As a peace-keeping lawman, John is called upon to make most of the important decisions this episode: Danny, angling to stick around, asks him to speak to their father on his behalf, and when Robert, with Solomon-like wisdom, defers the decision to the remaining siblings, John has the deciding vote between the forgiving Meg and the stubborn Kevin. At first, John favours Danny staying – he hints to Kevin that he and Danny have a long, unknown history – but after big bro disgraces himself one too many times, upsetting even his doting mother in the process, John opts to put him on the next bus out of town (though not without sneakily laying the blame at Robert’s door).
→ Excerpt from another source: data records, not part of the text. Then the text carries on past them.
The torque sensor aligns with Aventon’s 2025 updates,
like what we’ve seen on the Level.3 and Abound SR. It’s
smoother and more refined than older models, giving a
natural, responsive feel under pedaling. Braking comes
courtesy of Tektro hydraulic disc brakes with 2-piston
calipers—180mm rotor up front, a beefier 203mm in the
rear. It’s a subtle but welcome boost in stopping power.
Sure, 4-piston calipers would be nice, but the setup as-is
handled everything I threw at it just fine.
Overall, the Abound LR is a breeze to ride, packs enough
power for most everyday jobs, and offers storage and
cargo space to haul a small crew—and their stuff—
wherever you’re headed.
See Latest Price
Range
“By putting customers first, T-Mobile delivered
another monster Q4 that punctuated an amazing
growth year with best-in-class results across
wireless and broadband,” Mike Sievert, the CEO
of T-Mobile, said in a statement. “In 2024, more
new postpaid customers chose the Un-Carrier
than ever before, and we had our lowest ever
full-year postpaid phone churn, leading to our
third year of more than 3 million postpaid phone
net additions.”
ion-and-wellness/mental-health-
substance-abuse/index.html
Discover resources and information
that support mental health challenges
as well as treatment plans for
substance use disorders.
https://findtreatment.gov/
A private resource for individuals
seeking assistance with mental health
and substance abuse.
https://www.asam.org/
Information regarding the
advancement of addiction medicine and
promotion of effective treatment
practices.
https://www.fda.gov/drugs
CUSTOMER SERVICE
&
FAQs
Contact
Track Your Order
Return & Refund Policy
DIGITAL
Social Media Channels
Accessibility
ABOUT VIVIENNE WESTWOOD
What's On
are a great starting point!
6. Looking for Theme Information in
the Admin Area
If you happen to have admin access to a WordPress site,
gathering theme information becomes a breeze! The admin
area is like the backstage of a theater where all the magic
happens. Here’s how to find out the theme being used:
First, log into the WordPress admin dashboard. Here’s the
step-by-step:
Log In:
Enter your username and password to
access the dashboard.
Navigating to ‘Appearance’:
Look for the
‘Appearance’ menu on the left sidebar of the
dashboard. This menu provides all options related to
I was enjoying this slow burn of simmering family resentments and tangled relationships, so I felt a bit let down by the overly dramatic flashforwards of John dragging an unconscious Danny through a storm-drenched bayou. ‘Chill, Netflix,’ I said, out loud, on my own. ‘You’ve already got me involved. You don’t need to tease me on with this sensationalist foreshadowing.’ The idea that John would end up being his brother’s keeper was already subtextually evident – why tip the hand this early?
Of course, I was wrong, in exactly the way Netflix wanted me to be, and the episode ends on an explosive cliffhanger that throws John’s steadfast image off-kilter. I’m pretty sure I’m into Bloodline for the long haul now, giving Netflix another good stretch of time to prepare more margin-area shows for me to trawl through.
*How does someone with a name like Norbert Butz get this high-profile a job? Seriously?